TEXT BLOCK:
He keeps sweating. The ink keeps flowing.

"It's a pretty good turnout tonight," says Allen, one of the de facto leaders of Denver's Drink and Draw, a weekly session that brings together local cartoonists to draw, brainstorm, commiserate and, of course, drink. "But it is way too hot in here."

The heat is just getting cranked up. Around the room, many artists are feverishly preparing for a couple of big upcoming projects. Leila Del Duca is pulling double duty: Not only is she finishing the first issue of Hellburg, a sharply drawn autobiographical comic about her childhood in small-town Montana, for Denver's ComicFest convention April 16-17 — an event that almost every local cartoonist of note plans on attending — but she's also the art director of The Cellar Door, a comics-and-literature anthology that's being self-published by the Drink and Draw group. The anthology grew out of Tales to Oddify, a two-issue collection of words and images edited by Michael Prince, another regular. Prince is part of a cabal of writers who began meeting at Leela around the same time as the Drink and Draw crew, and the two groups soon found common ground in the alcohol-and-caffeine-fueled creative hotbed of the cafe.

EXTRACTED RECORDS:
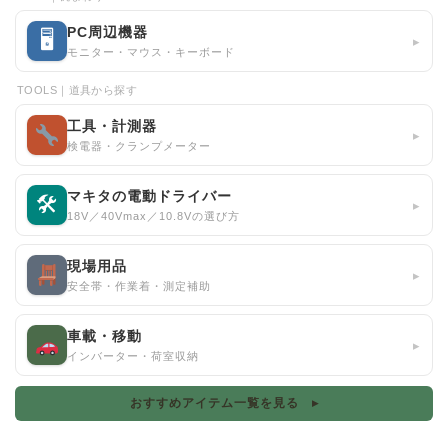
PC周辺機器
🖥
▸
モニター・マウス・キーボード
TOOLS｜道具から探す
工具・計測器
▸
検電器・クランプメーター
マキタの電動ドライバー
🛠
▸
18V／40Vmax／10.8Vの選び方
現場用品
▸
安全帯・作業着・測定補助
車載・移動
▸
インバーター・荷室収納
おすすめアイテム一覧を見る ▸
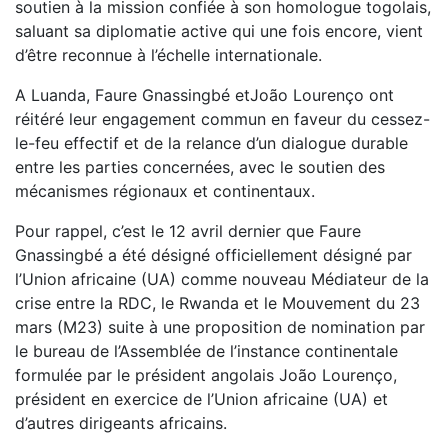
soutien à la mission confiée à son homologue togolais,
saluant sa diplomatie active qui une fois encore, vient
d’être reconnue à l’échelle internationale.
A Luanda, Faure Gnassingbé etJoão Lourenço ont
réitéré leur engagement commun en faveur du cessez-
le-feu effectif et de la relance d’un dialogue durable
entre les parties concernées, avec le soutien des
mécanismes régionaux et continentaux.
Pour rappel, c’est le 12 avril dernier que Faure
Gnassingbé a été désigné officiellement désigné par
l’Union africaine (UA) comme nouveau Médiateur de la
crise entre la RDC, le Rwanda et le Mouvement du 23
mars (M23) suite à une proposition de nomination par
le bureau de l’Assemblée de l’instance continentale
formulée par le président angolais João Lourenço,
président en exercice de l’Union africaine (UA) et
d’autres dirigeants africains.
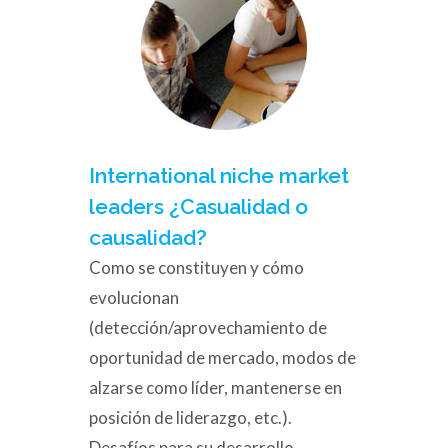
International niche market
leaders ¿Casualidad o
causalidad?
Como se constituyen y cómo
evolucionan
(detección/aprovechamiento de
oportunidad de mercado, modos de
alzarse como líder, mantenerse en
posición de liderazgo, etc.).
Desafíos para su desarrollo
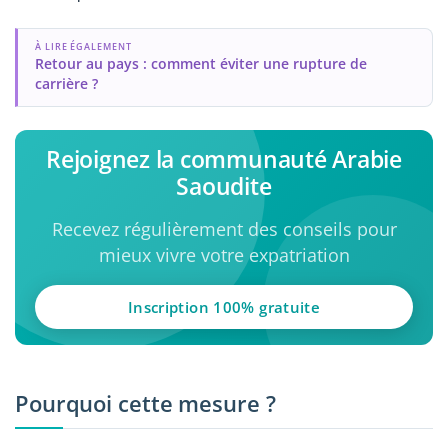
À LIRE ÉGALEMENT
Retour au pays : comment éviter une rupture de
carrière ?
Rejoignez la communauté Arabie
Saoudite
Recevez régulièrement des conseils pour
mieux vivre votre expatriation
Inscription 100% gratuite
Pourquoi cette mesure ?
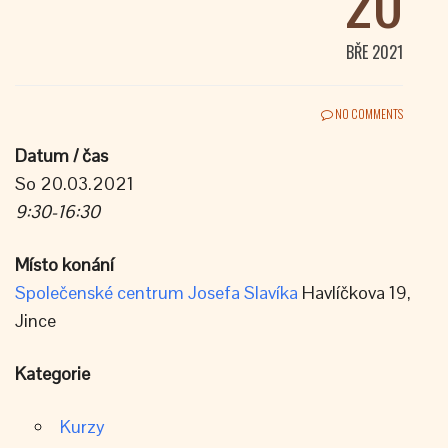
20
BŘE 2021
NO COMMENTS
Datum / čas
So 20.03.2021
9:30-16:30
Místo konání
Společenské centrum Josefa Slavíka
Havlíčkova 19,
Jince
Kategorie
Kurzy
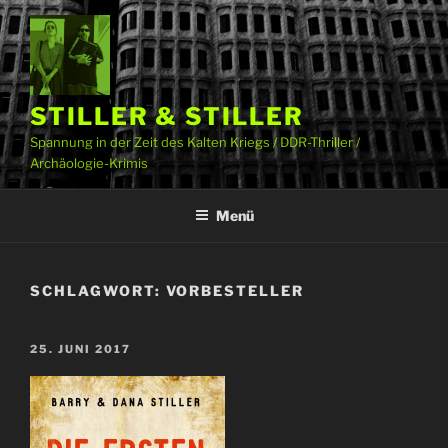
Zum
Inhalt
springen
STILLER & STILLER
Spannung in der Zeit des Kalten Kriegs / DDR-Thriller /
Archäologie-Krimis
Menü
SCHLAGWORT:
VORBESTELLER
VERÖFFENTLICHT
25. JUNI 2017
AM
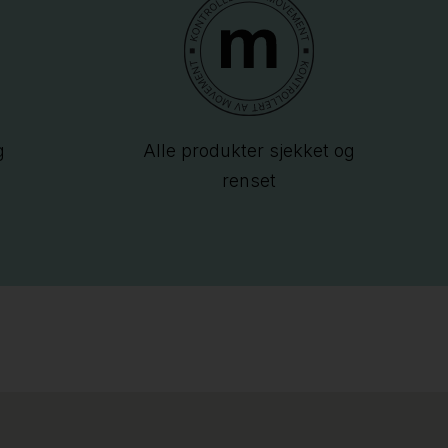
g
Alle produkter sjekket og
renset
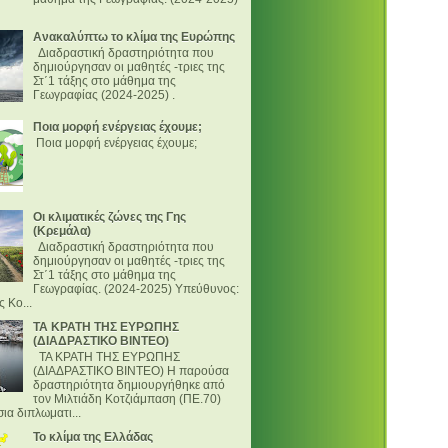
Ανακαλύπτω το κλίμα της Ευρώπης
Διαδραστική δραστηριότητα που
δημιούργησαν οι μαθητές -τριες της
Στ΄1 τάξης στο μάθημα της
Γεωγραφίας (2024-2025) .
Ποια μορφή ενέργειας έχουμε;
Ποια μορφή ενέργειας έχουμε;
Οι κλιματικές ζώνες της Γης
(Κρεμάλα)
Διαδραστική δραστηριότητα που
δημιούργησαν οι μαθητές -τριες της
Στ΄1 τάξης στο μάθημα της
Γεωγραφίας. (2024-2025) Υπεύθυνος:
 Κο...
ΤΑ ΚΡΑΤΗ ΤΗΣ ΕΥΡΩΠΗΣ
(ΔΙΑΔΡΑΣΤΙΚΟ ΒΙΝΤΕΟ)
ΤΑ ΚΡΑΤΗ ΤΗΣ ΕΥΡΩΠΗΣ
(ΔΙΑΔΡΑΣΤΙΚΟ ΒΙΝΤΕΟ) Η παρούσα
δραστηριότητα δημιουργήθηκε από
τον Μιλτιάδη Κοτζιάμπαση (ΠΕ.70)
ια διπλωματι...
Το κλίμα της Ελλάδας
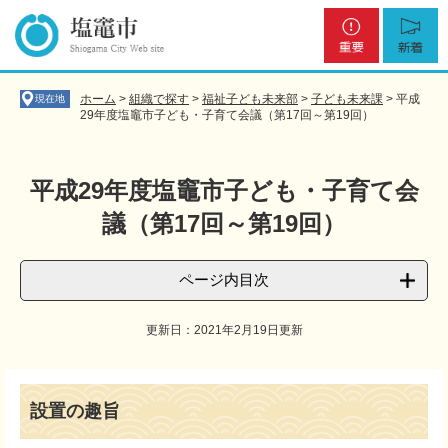
ペ
メ
重
新
ー
ニ
要
着
ジ
ュ
の
ー
先
を
ホーム
>
組織で探す
>
福祉子ども未来部
>
子ども未来課
>
平成
現在地
頭
飛
29年度塩竈市子ども・子育て会議（第17回～第19回）
で
ば
す
し
。
て
平成29年度塩竈市子ども・子育て会
本
議（第17回～第19回）
文
へ
ページ内目次
更新日：2021年2月19日更新
本
文
設置の趣旨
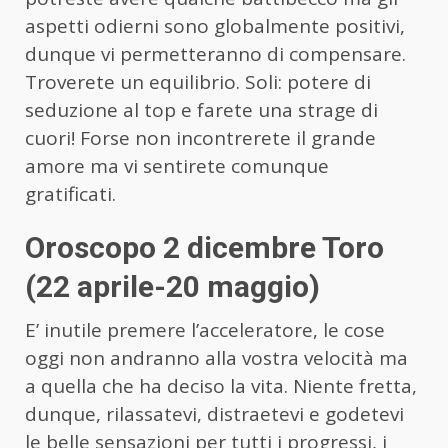
aspetti odierni sono globalmente positivi,
dunque vi permetteranno di compensare.
Troverete un equilibrio. Soli: potere di
seduzione al top e farete una strage di
cuori! Forse non incontrerete il grande
amore ma vi sentirete comunque
gratificati.
Oroscopo 2 dicembre Toro
(22 aprile-20 maggio)
E’ inutile premere l’acceleratore, le cose
oggi non andranno alla vostra velocità ma
a quella che ha deciso la vita. Niente fretta,
dunque, rilassatevi, distraetevi e godetevi
le belle sensazioni per tutti i progressi, i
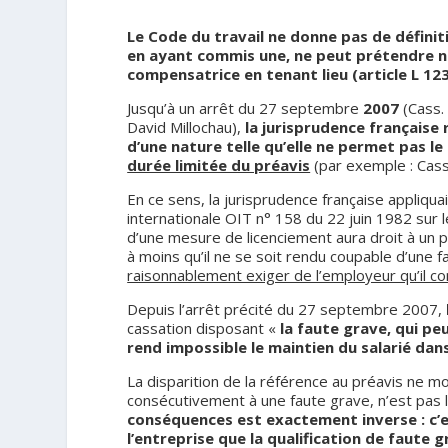
Le Code du travail ne donne pas de définiti
en ayant commis une, ne peut prétendre ni 
compensatrice en tenant lieu (article L 123
Jusqu’à un arrêt du 27 septembre
2007
(Cass.
David Millochau),
la jurisprudence française 
d’une nature telle qu’elle ne permet pas le
durée limitée du préavis
(par exemple : Cass
En ce sens, la jurisprudence française appliquait
internationale OIT n° 158 du 22 juin 1982 sur le 
d’une mesure de licenciement aura droit à un p
à moins qu’il ne se soit rendu coupable d’une 
raisonnablement exiger de l’employeur qu’il co
Depuis l’arrêt précité du 27 septembre 2007,
cassation disposant «
la faute grave, qui peu
rend impossible le maintien du salarié dans
La disparition de la référence au préavis ne modi
consécutivement à une faute grave, n’est pas 
conséquences est exactement inverse : c’es
l’entreprise que la qualification de faute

PARTS OF THE EXERCISE:
1. According to the Drink and Draw text, what four things does the weekly session bring local cartoonists together to do?
2. In the Drink and Draw text, who edited Tales to Oddify?
3. Say whether each statement agrees with the Drink and Draw text, quoting the deciding words: (a) Hellburg is about its creator's childhood in small-town Montana. (b) The Cellar Door is being put out by an outside publisher. (c) Allen says the room is comfortably cool.

SOLUTIONS BY TASK:
1. Draw, brainstorm, commiserate and drink.

2. Michael Prince.

3.
(a) Yes: "a sharply drawn autobiographical comic about her childhood in small-town Montana"
(b) No: "being self-published by the Drink and Draw group"
(c) No: "But it is way too hot in here."